3. Clear `readOnly=false` only after all shards validate. On any failure, the
collection remains read-only for operator intervention.
> Collection-Level Index Upgrade API in SolrCloud (UPRGADECOLLECTIONINDEX)
> ------------------------------------------------------------------------
>
> Key: SOLR-18190
> URL: https://issues.apache.org/jira/browse/SOLR-18190
> Project: Solr
> Issue Type: Improvement
> Reporter: Rahul Goswami
> Priority: Major
>
> # Collection-Level Index Upgrade in SolrCloud
> ## Problem
> The existing `UPGRADECOREINDEX` CoreAdmin action rewrites old-format Lucene
> segments in-place by reconstructing documents and re-adding them as
> current-format segments. This operation is blocked in SolrCloud mode. There
> is no way to upgrade the index format of a SolrCloud collection without full
> reindexing from source.
> ## Goal
> Expose index-upgrade functionality at collection scope in SolrCloud as a new
> `UPGRADECOLLECTIONINDEX` Collections API command with async support and
> `REQUESTSTATUS` tracking. The design must handle mixed replica types (NRT,
> TLOG, PULL), prevent index corruption, and minimize operational disruption.
> ## Design Decision: Write Freeze Required
> Two approaches were evaluated:
> **Approach A (Zero write downtime)** — Rejected. The upgrader replays
> documents while external writes continue, relying on `_version_`-based
> optimistic concurrency. This has a fatal flaw: **Delete-By-Query
> resurrection**. Code analysis confirms that `UpdateLog.lookupVersion()` does
> not consult the `deleteByQueries` list — it only checks the tlog map, the
> live index, and the `oldDeletes` LRU (which is populated only by
> delete-by-id, never by DBQ). When a document is deleted by DBQ and then
> replayed by the upgrader, `lookupVersion` returns either `null` (doc not
> found) or a stale tlog entry, allowing the re-add to succeed. The document is
> silently resurrected. This bug exists in standalone mode as well but is less
> likely to trigger.
> **Approach B — Selected: Write freeze + hybrid local upgrade.** Collection is
> set to `readOnly` for the duration. Each replica type is upgraded via its
> designed index-update mechanism. All concurrency edge cases are eliminated.
> An alternative within Approach B — upgrading only the leader and relying on
> distributed forwarding to NRT replicas — was also rejected.
> `DistributedZkUpdateProcessor` enforces the collection-level `readOnly` on
> every node, including replicas receiving forwarded updates. Forwarding is
> blocked by the same write freeze that protects against external writes.
> ## Operational Flow
> 1. Coordinator sets `readOnly=true` on the collection via `MODIFYCOLLECTION`
> (blocks all external writes at `DistributedZkUpdateProcessor`).
> 2. For each shard (sequentially):
> a. Identify the current leader via `getLeaderRetry()`.
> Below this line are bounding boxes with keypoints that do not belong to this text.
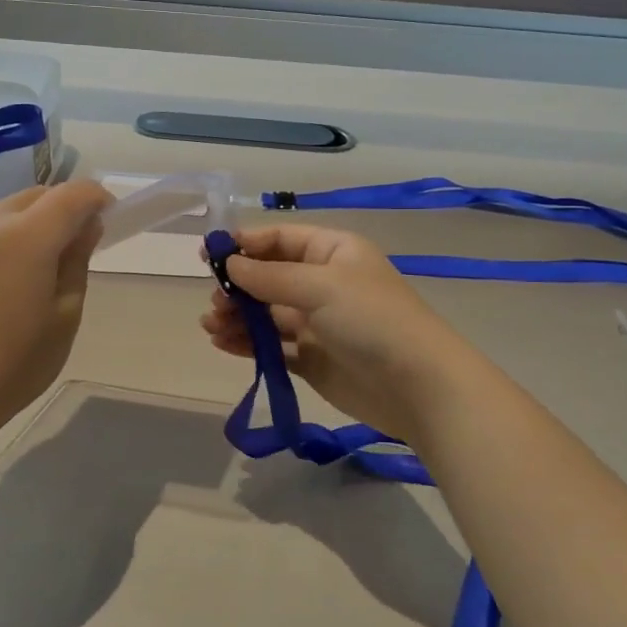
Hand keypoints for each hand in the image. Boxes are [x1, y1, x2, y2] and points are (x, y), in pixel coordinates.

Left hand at [0, 181, 112, 436]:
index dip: (97, 199)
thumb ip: (77, 261)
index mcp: (26, 236)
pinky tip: (10, 273)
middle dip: (66, 207)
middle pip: (39, 194)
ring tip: (45, 261)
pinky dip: (8, 233)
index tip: (110, 219)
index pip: (72, 194)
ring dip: (35, 219)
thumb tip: (86, 227)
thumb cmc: (14, 364)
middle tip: (81, 244)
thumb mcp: (65, 316)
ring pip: (9, 207)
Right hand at [199, 225, 479, 440]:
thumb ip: (270, 276)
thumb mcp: (321, 286)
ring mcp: (319, 323)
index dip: (245, 244)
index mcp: (333, 252)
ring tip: (211, 325)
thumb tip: (230, 264)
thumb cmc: (372, 320)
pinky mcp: (314, 359)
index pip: (281, 239)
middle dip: (238, 286)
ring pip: (267, 313)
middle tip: (214, 300)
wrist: (418, 387)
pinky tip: (223, 343)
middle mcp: (324, 283)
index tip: (208, 255)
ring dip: (238, 316)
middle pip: (270, 277)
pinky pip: (273, 346)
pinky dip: (248, 344)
> b. **Upgrade the leader** via CoreAdmin `UPGRADECOREINDEX` with
> `cloudMode=true`. The leader uses a stripped-down chain (`LogUpdateProcessor`
> → `RunUpdateProcessor`, no `DistributedUpdateProcessor`) to rewrite old
> segments locally. No version reassignment, no distributed forwarding. The
> original `_version_` is preserved both in the indexed document and on the
> `AddUpdateCommand` (for tlog consistency). After rewriting, the original
> merge policy is restored before commit, followed by `expungeDeletes` to clean
> tombstone segments.
> c. **Upgrade NRT non-leader replicas** in parallel using the same
> mechanism. Each NRT replica independently rewrites its own segments with zero
> network I/O.
> d. **TLOG/PULL replicas** converge via their normal background replication
> from the now-upgraded leader.
> e. **Convergence polling**: Poll all replicas with `checkOnly=true` until
> every replica reports no old-format segments remaining (see Convergence
> Polling below).
> 3. Clear `readOnly=false` only after all shards validate. On any failure, the
> collection remains read-only for operator intervention.